- What you have to do -
Going through the entries below, work out how many lines have the string "días" in them. Give the number and nothing more.
(Records for this task begins)
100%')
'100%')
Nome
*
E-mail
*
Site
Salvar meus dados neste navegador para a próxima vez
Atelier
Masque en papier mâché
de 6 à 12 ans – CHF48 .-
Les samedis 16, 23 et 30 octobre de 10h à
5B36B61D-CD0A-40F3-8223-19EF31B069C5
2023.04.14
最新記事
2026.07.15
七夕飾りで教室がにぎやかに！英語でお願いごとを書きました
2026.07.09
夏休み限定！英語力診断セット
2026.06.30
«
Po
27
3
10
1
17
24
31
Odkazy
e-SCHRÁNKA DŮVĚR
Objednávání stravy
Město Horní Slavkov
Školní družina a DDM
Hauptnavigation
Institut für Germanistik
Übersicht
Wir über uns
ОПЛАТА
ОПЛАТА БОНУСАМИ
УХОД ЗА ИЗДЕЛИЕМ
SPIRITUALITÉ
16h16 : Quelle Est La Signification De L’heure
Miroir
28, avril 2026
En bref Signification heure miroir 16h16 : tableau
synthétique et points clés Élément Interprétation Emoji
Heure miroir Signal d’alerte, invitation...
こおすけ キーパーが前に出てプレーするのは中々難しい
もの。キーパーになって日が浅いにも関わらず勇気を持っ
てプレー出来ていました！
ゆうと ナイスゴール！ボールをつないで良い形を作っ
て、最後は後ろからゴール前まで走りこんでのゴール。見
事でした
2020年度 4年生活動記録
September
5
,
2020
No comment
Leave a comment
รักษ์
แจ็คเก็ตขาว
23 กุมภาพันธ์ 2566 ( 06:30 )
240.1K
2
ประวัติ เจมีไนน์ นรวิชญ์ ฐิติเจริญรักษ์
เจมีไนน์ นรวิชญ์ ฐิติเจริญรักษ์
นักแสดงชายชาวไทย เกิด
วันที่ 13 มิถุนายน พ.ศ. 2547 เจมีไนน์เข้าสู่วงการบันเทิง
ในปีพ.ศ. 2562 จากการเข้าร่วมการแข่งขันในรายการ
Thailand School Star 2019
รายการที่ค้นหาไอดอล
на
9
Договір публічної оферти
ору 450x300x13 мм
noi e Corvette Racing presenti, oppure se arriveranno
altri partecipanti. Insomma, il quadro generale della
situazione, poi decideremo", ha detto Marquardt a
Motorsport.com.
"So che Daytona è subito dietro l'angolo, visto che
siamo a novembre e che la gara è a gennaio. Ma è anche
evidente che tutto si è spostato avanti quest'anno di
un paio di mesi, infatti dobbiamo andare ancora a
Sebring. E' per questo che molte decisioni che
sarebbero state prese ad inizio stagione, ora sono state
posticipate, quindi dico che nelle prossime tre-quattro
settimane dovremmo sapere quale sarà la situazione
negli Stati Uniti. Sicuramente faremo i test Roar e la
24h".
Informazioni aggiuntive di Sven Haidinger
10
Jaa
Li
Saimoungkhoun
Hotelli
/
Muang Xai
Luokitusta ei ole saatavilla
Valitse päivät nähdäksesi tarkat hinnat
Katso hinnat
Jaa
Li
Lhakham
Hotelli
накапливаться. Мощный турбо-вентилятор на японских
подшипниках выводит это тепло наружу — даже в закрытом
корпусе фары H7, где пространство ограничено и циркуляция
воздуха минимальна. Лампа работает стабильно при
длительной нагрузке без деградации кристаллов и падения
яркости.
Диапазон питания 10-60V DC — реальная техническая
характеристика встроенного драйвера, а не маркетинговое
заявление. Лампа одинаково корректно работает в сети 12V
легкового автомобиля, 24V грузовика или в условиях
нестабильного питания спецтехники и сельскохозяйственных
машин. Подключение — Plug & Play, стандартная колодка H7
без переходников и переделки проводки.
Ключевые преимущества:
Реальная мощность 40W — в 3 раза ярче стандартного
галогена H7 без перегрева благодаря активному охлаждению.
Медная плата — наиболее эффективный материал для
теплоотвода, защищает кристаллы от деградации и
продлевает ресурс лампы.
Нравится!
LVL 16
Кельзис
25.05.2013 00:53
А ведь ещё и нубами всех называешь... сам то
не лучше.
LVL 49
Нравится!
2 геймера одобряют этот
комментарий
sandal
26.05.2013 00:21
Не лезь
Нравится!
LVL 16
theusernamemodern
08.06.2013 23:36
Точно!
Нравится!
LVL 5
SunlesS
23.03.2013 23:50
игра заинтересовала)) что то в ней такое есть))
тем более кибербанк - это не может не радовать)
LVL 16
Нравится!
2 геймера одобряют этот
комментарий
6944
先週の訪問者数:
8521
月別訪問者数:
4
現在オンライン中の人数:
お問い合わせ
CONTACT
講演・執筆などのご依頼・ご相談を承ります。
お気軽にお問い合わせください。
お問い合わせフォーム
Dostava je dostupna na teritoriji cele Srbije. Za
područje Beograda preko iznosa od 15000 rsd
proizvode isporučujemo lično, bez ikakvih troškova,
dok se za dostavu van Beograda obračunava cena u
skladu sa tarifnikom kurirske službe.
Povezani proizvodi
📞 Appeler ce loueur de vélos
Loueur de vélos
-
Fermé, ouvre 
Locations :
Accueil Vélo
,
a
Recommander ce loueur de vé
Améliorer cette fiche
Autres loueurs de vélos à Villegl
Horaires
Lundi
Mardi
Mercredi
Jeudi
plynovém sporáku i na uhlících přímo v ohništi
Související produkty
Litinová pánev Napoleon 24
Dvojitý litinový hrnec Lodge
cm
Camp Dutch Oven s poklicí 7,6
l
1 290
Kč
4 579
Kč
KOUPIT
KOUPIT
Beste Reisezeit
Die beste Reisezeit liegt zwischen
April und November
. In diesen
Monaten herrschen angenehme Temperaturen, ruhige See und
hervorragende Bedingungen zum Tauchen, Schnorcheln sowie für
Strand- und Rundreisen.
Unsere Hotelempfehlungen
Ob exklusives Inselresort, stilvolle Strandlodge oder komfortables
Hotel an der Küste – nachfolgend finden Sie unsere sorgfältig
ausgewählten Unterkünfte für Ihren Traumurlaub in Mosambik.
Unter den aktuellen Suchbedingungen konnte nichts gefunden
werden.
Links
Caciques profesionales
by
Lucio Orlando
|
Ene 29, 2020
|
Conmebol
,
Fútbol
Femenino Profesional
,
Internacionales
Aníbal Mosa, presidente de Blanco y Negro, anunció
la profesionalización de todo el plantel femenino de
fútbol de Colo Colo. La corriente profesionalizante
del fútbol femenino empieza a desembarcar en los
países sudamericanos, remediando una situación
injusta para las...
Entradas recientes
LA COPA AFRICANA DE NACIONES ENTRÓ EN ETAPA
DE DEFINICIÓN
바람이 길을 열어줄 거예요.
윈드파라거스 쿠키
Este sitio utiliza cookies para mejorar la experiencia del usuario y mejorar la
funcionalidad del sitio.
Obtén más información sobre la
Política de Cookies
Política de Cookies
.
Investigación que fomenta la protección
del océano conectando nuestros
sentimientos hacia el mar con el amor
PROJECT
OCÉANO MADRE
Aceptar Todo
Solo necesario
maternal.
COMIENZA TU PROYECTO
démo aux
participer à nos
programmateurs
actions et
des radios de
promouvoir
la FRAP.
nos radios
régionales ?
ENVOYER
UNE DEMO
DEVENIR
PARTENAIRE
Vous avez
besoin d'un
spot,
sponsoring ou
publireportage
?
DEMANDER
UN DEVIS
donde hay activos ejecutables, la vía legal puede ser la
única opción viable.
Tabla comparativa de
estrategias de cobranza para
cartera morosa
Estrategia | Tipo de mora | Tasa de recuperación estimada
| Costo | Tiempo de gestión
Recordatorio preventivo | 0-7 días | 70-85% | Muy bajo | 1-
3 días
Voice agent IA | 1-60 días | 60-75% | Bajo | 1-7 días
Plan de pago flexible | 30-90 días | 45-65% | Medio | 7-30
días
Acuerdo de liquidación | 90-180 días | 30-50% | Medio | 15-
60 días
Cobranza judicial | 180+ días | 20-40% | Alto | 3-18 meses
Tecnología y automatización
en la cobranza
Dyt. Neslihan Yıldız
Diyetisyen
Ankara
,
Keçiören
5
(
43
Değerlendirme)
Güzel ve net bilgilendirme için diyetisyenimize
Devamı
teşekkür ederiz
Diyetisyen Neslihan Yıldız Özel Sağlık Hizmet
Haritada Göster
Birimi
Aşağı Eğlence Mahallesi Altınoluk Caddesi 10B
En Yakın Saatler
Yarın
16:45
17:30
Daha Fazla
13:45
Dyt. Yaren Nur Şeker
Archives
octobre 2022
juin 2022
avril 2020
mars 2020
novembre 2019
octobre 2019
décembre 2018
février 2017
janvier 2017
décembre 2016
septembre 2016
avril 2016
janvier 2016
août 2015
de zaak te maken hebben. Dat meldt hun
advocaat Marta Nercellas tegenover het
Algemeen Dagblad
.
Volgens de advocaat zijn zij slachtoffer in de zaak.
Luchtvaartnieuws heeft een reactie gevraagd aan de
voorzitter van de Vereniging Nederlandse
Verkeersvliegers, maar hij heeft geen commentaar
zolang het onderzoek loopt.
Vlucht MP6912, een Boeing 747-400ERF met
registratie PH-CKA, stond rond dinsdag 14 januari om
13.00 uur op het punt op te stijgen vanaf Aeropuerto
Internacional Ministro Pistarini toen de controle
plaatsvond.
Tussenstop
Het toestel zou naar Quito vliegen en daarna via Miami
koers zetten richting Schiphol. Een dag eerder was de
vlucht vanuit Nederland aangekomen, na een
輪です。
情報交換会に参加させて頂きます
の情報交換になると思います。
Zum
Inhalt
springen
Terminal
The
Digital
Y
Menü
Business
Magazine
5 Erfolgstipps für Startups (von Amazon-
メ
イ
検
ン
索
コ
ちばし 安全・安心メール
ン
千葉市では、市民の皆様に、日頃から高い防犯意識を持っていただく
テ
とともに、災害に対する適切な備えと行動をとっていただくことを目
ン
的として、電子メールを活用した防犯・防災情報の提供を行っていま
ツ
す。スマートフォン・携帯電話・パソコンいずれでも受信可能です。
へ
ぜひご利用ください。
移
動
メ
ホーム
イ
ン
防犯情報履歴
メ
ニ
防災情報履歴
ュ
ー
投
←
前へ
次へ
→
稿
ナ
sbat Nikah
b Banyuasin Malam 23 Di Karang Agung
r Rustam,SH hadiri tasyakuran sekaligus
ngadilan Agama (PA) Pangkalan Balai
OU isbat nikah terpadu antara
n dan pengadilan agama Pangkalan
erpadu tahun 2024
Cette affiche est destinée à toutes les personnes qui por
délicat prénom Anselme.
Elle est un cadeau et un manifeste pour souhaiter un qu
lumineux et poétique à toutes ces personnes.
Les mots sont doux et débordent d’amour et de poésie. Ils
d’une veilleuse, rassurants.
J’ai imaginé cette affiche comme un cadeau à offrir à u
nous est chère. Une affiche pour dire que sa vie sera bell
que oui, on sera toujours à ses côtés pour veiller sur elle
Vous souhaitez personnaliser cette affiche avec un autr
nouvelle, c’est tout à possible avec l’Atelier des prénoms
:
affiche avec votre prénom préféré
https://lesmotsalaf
(Records for this task ends)
- Output below -
8